* **Exercises**
1. According to the SPARK-21570 comment, which Spark release broke the tests?
2. Resume the SPARK-21570 comment about the Spark and Hadoop configuration after its last sentence.

* **Exercise passage**
>>>
[ 
https://issues.apache.org/jira/browse/SPARK-21570?page=com.atlassian.jira.plugin.system.issuetabpanels:comment-tabpanel&focusedCommentId=16111701#comment-16111701
 ] 

Albert Chu commented on SPARK-21570:
------------------------------------

My setup is unique.  The primary unique part is when configuring Hadoop, I 
configure it to only use a "local file system", or basically the "file:" URI.  
I don't setup HDFS.  The defaultFS in Hadoop is configured as such.

{noformat}
<property>
  <name>fs.defaultFS</name>
  <value>file:///</value>
</property>
{noformat}

B/c of this, there are no HDFS configs.  Other important configuration of temp 
dirs and such are configured as follows, always to a networked file system 
accessible on all nodes (note that I have text like "node-0" below, that is 
adjusted depending on what node you are on, i.e. "node-1", "node-2", etc. on 
other nodes).

in core-site.xml

{noformat}
<property>
  <name>hadoop.tmp.dir</name>
  <value>/p/lcratery/achu/testing/rawnetworkfs//test/1181121/node-0</value>
</property>
{noformat}

in mapred-site.xml (I'm excluding mapreduce.cluster.local.dir, 
mapreduce.jobtracker.system.dir, mapreduce.jobtracker.staging.root.dir, 
mapreduce.cluster.temp.dir, which have paths based on ${hadoop.tmp.dir} above)

{noformat}
<property>
  <name>yarn.app.mapreduce.am.staging-dir</name>
  
<value>/p/lcratery/achu/testing/rawnetworkfs//test/1181121/node-0/yarn/</value>
  </description>  
</property>
{noformat}

In spark-defaults.conf

{noformat}
spark.local.dir          
/p/lcratery/achu/testing/rawnetworkfs//test/1181121/node-0/spark/node-0
{noformat}

(I can post full config files if you're interested, but I suspect that's 
excessive).

The paths above happen to be a Lustre file system, but the problem also was 
exhibited on NFS.

Re-running my tests today, things still work on Spark 2.1.1 but broke on Spark 
2.2.0.  I re-ran against Spark 1.6.0 too, and it passed there.
<<<
Scene images with camera geometry data:
>>>
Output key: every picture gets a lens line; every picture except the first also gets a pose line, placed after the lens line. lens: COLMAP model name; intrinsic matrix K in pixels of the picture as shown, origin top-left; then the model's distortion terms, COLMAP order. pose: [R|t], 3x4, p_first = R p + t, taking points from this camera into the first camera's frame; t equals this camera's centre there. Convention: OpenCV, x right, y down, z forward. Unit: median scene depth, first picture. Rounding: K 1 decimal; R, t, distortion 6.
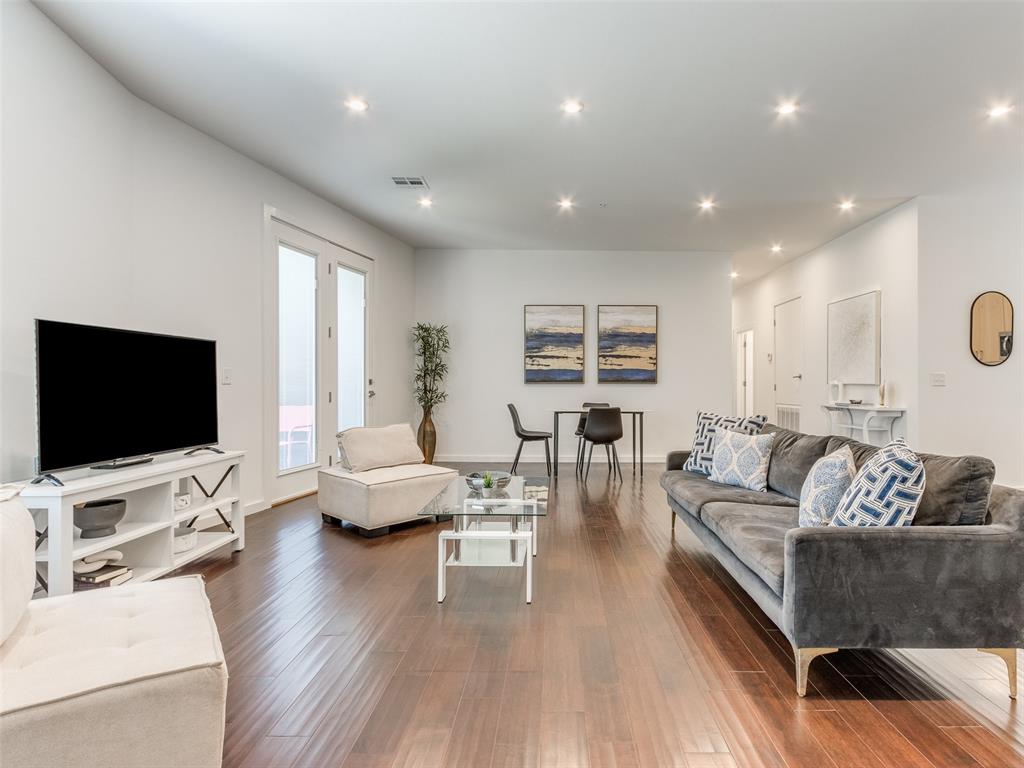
lens RADIAL K [[530.4, 0, 561.1], [0, 530.4, 385.4], [0, 0, 1]] dist [0.000168, 0.000007]
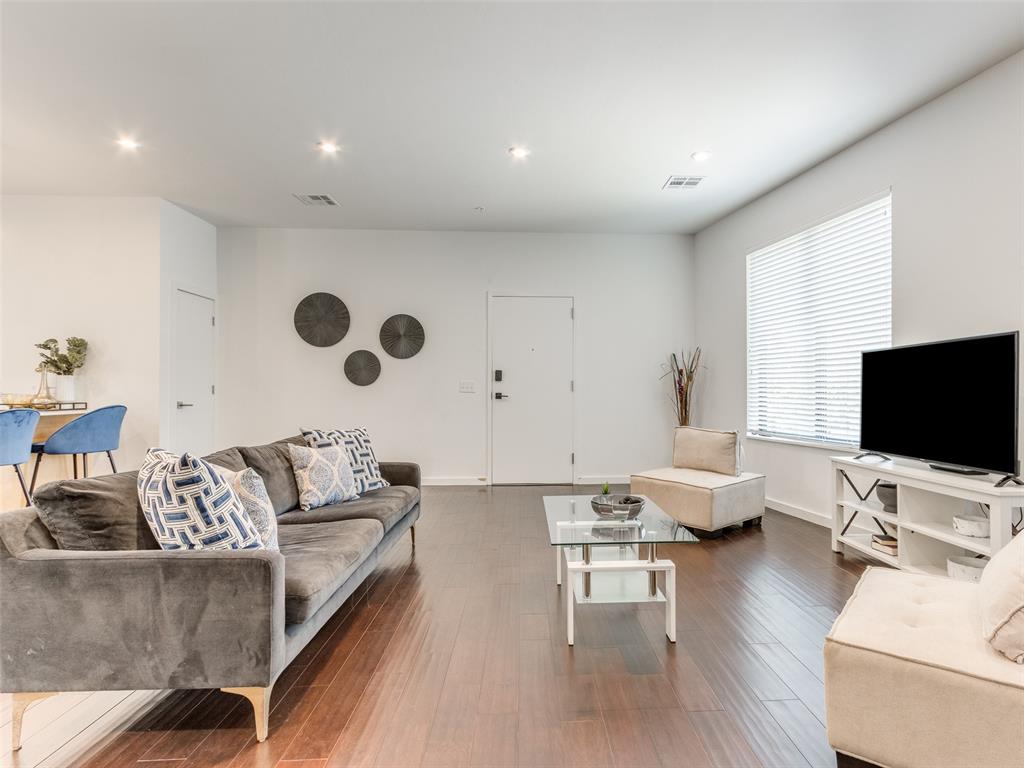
lens RADIAL K [[526.7, 0, 548.8], [0, 526.7, 390.1], [0, 0, 1]] dist [0.004798, 0.000093]
pose [[-0.999504, -0.000535, -0.031485, 0.000276], [-0.000358, 0.999984, -0.005643, 0.000060], [0.031487, -0.005629, -0.999488, 0.794006]]
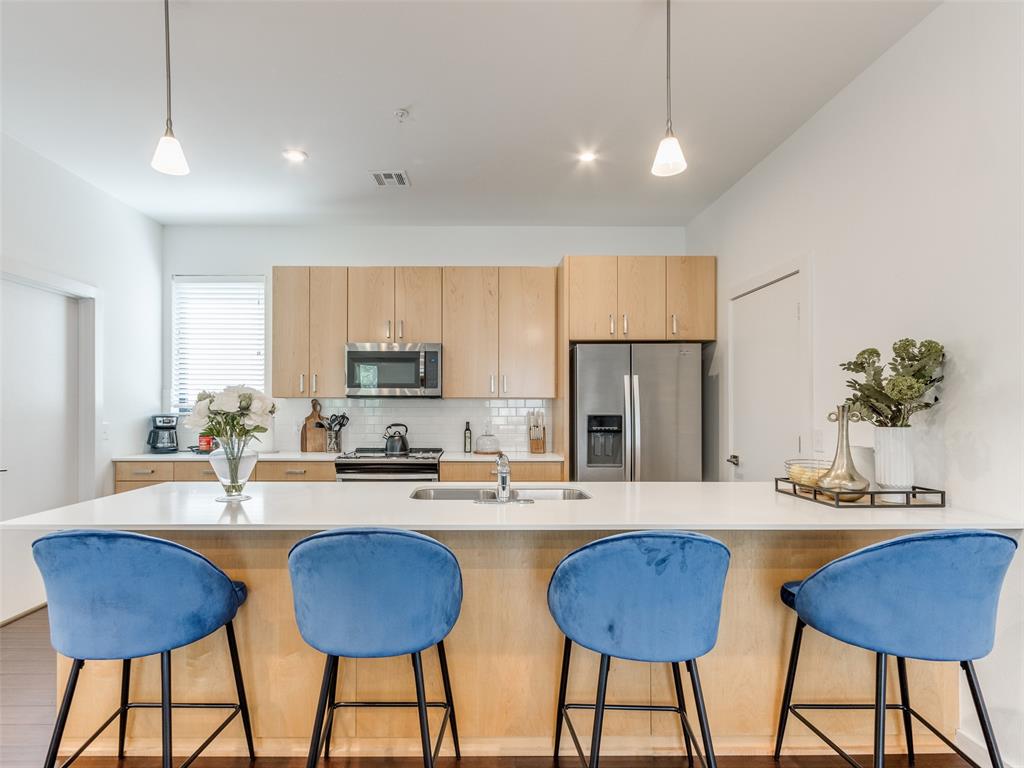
lens RADIAL K [[536.8, 0, 475.9], [0, 536.8, 404.7], [0, 0, 1]] dist [0.003631, 0.000334]
pose [[0.014108, 0.007666, 0.999871, 0.284195], [-0.000594, 0.999970, -0.007658, -0.032513], [-0.999900, -0.000486, 0.014112, 0.335118]]
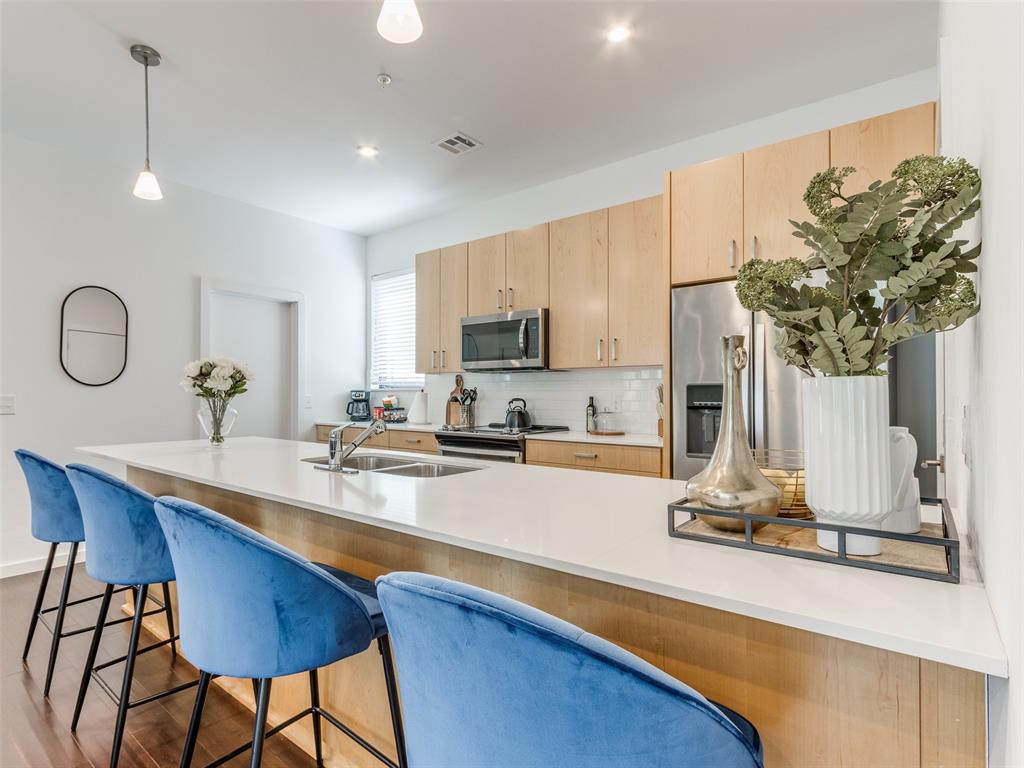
lens RADIAL K [[536.0, 0, 457.8], [0, 536.0, 388.7], [0, 0, 1]] dist [0.000312, -0.000414]
pose [[0.670515, 0.011771, 0.741803, 0.432141], [-0.003092, 0.999910, -0.013073, -0.017235], [-0.741890, 0.006472, 0.670491, 0.080774]]
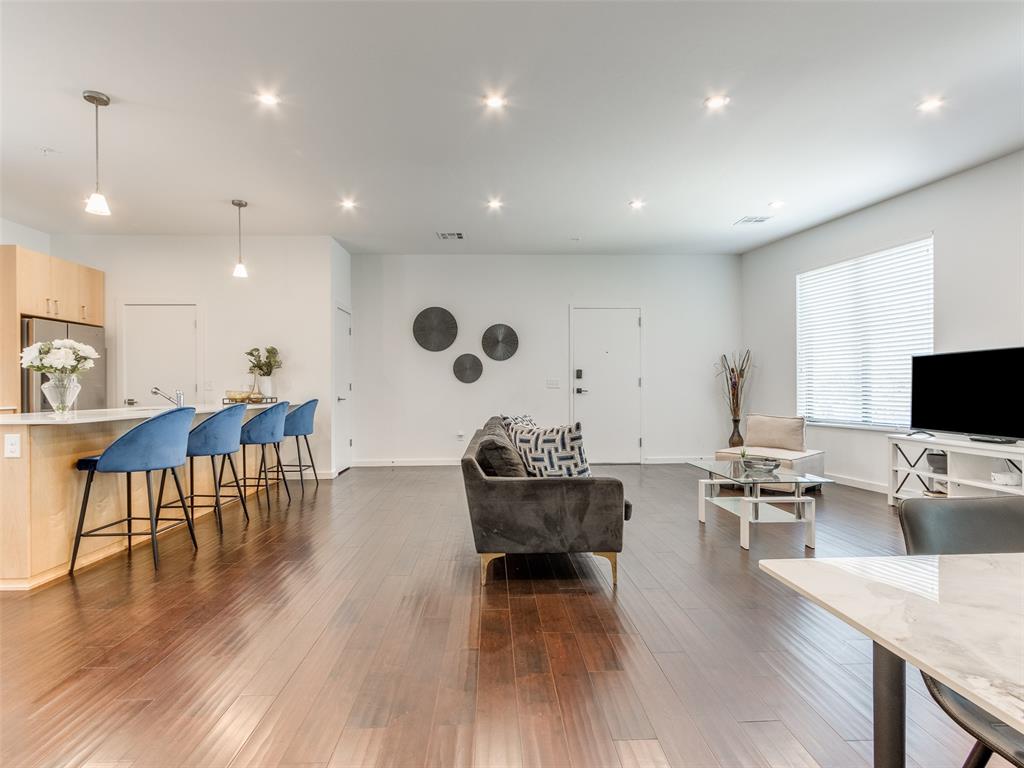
lens RADIAL K [[527.7, 0, 502.0], [0, 527.7, 390.9], [0, 0, 1]] dist [0.004878, 0.000304]
pose [[-0.999980, 0.004719, -0.004285, 0.208458], [0.004702, 0.999980, 0.004140, -0.000352], [0.004305, 0.004120, -0.999982, 0.971308]]
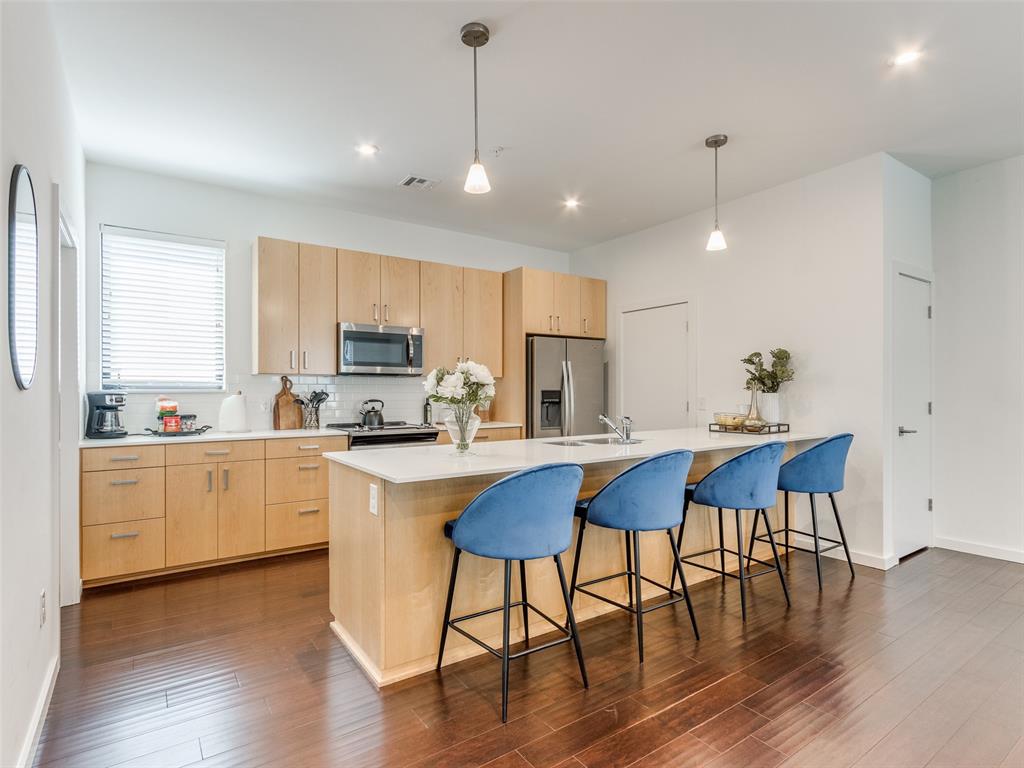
lens RADIAL K [[527.7, 0, 502.0], [0, 527.7, 390.9], [0, 0, 1]] dist [0.004878, 0.000304]
pose [[-0.547858, 0.000517, 0.836571, 0.263714], [0.002615, 0.999996, 0.001095, -0.026122], [-0.836567, 0.002787, -0.547858, 0.675933]]
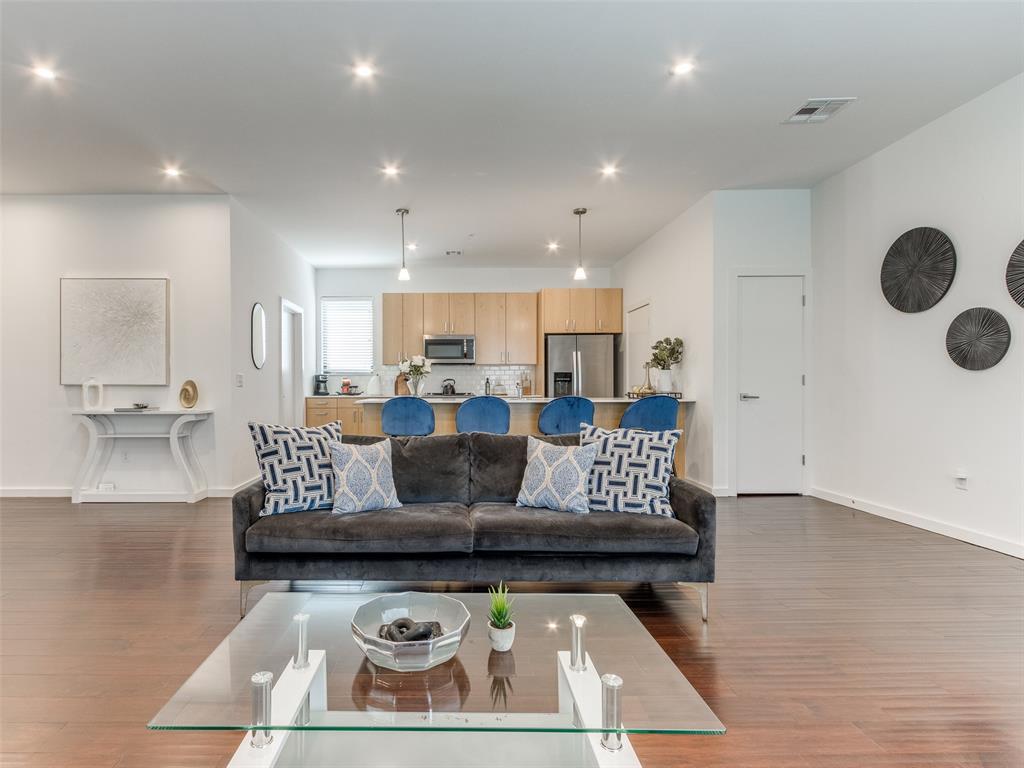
lens RADIAL K [[531.8, 0, 443.5], [0, 531.8, 387.5], [0, 0, 1]] dist [0.006441, 0.000651]
pose [[0.027579, -0.003002, 0.999615, -0.229907], [0.003389, 0.999990, 0.002910, 0.000625], [-0.999614, 0.003308, 0.027589, 0.419459]]
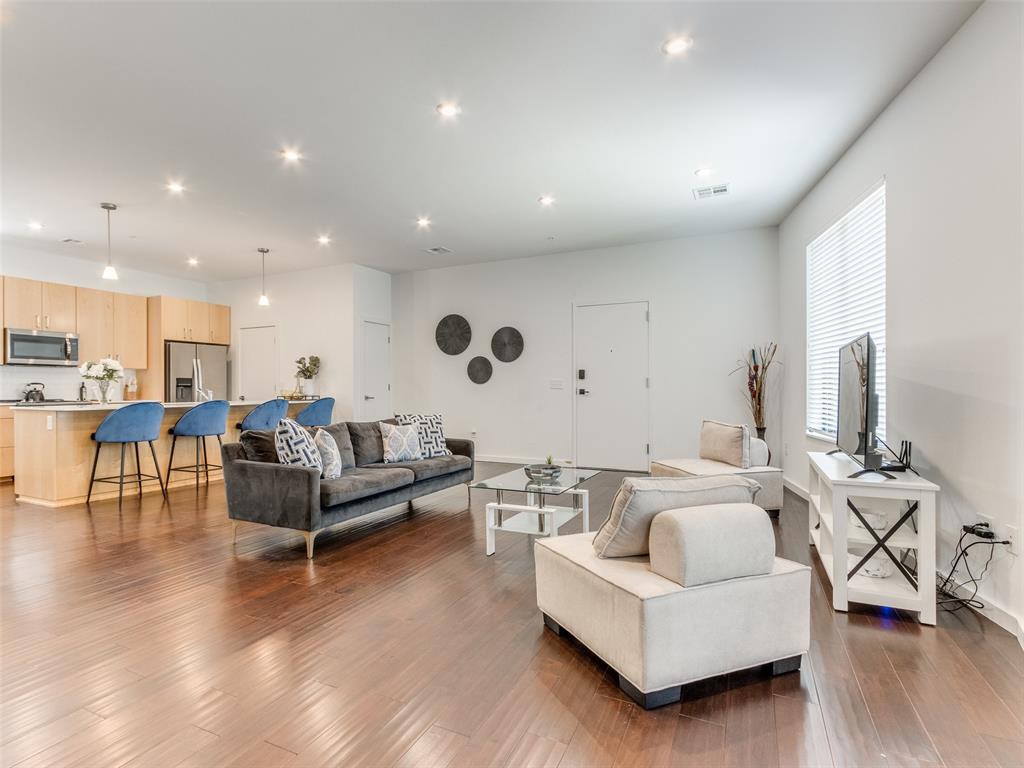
lens RADIAL K [[530.3, 0, 478.2], [0, 530.3, 390.4], [0, 0, 1]] dist [0.006321, 0.000569]
pose [[-0.879135, 0.000328, 0.476572, -0.248068], [0.002406, 0.999990, 0.003751, -0.002234], [-0.476566, 0.004444, -0.879127, 0.910387]]
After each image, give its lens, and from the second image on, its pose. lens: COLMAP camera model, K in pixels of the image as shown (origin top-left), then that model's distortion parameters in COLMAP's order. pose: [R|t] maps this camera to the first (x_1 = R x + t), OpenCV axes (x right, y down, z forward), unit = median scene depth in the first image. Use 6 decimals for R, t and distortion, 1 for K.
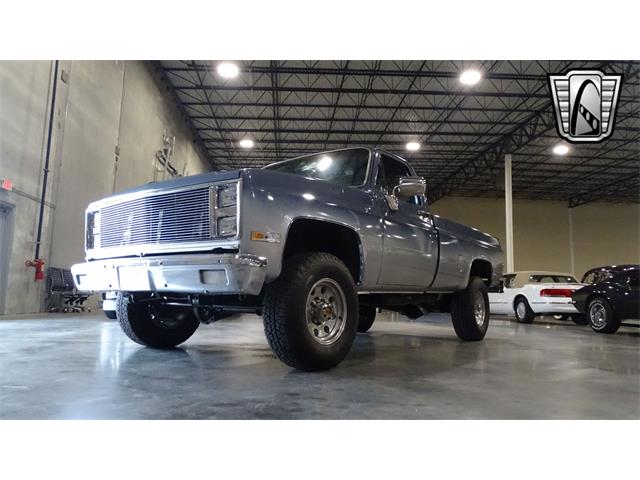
lens RADIAL K [[457.7, 0, 323.1], [0, 457.7, 235.1], [0, 0, 1]] dist [-0.003623, 0.008358]
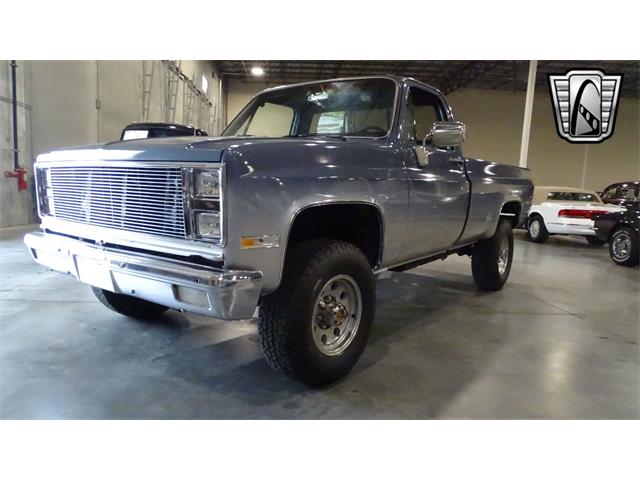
lens RADIAL K [[457.7, 0, 322.6], [0, 457.7, 238.9], [0, 0, 1]] dist [-0.003623, 0.008358]
pose [[0.999722, 0.023308, -0.003677, -0.013879], [-0.021646, 0.967909, 0.250366, -0.120549], [0.009395, -0.250217, 0.968144, 0.182498]]
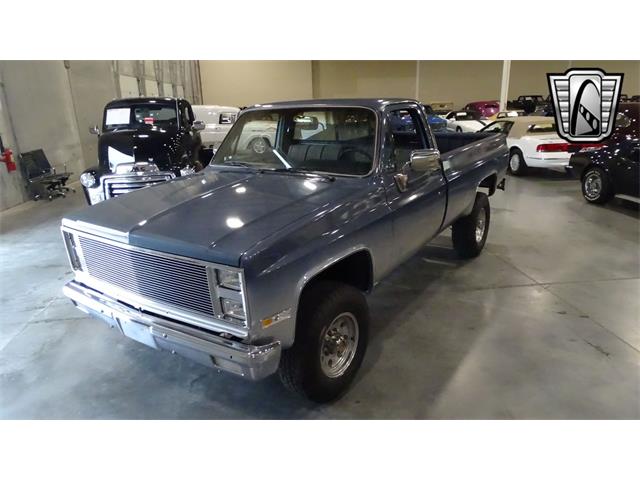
lens RADIAL K [[457.7, 0, 321.9], [0, 457.7, 238.8], [0, 0, 1]] dist [-0.003623, 0.008358]
pose [[0.998095, -0.059035, 0.017907, -0.025721], [0.045849, 0.904062, 0.424935, -0.338700], [-0.041275, -0.423305, 0.905047, 0.145635]]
<<<
* **Your responses**
1. Spark 2.2.0

2.
The job run itself isn't particular magical.  Just a simple spark-submit call 
w/ the Spark wordcount example.  The Spark binaries are stored in NFS, where it 
is available on all nodes.  The data itself is also in NFS where all can read 
it (it's a small 4 line file, this is just a sanity test).

{noformat}
spark-submit --class org.apache.spark.examples.JavaWordCount 
${PATH_IN_NFS}/spark-examples_2.11-2.2.0.jar file://<A FILE IN NFS>
{noformat}


> File __spark_libs__XXX.zip does not exist on networked file system w/ yarn
> --------------------------------------------------------------------------
>
>                 Key: SPARK-21570
>                 URL: https://issues.apache.org/jira/browse/SPARK-21570
>             Project: Spark
>          Issue Type: Bug
>          Components: YARN
>    Affects Versions: 2.2.0
>            Reporter: Albert Chu
>
> I have a set of scripts that run Spark with data in a networked file system.  
> One of my unit tests to make sure things don't break between Spark releases 
> is to simply run a word count (via org.apache.spark.examples.JavaWordCount)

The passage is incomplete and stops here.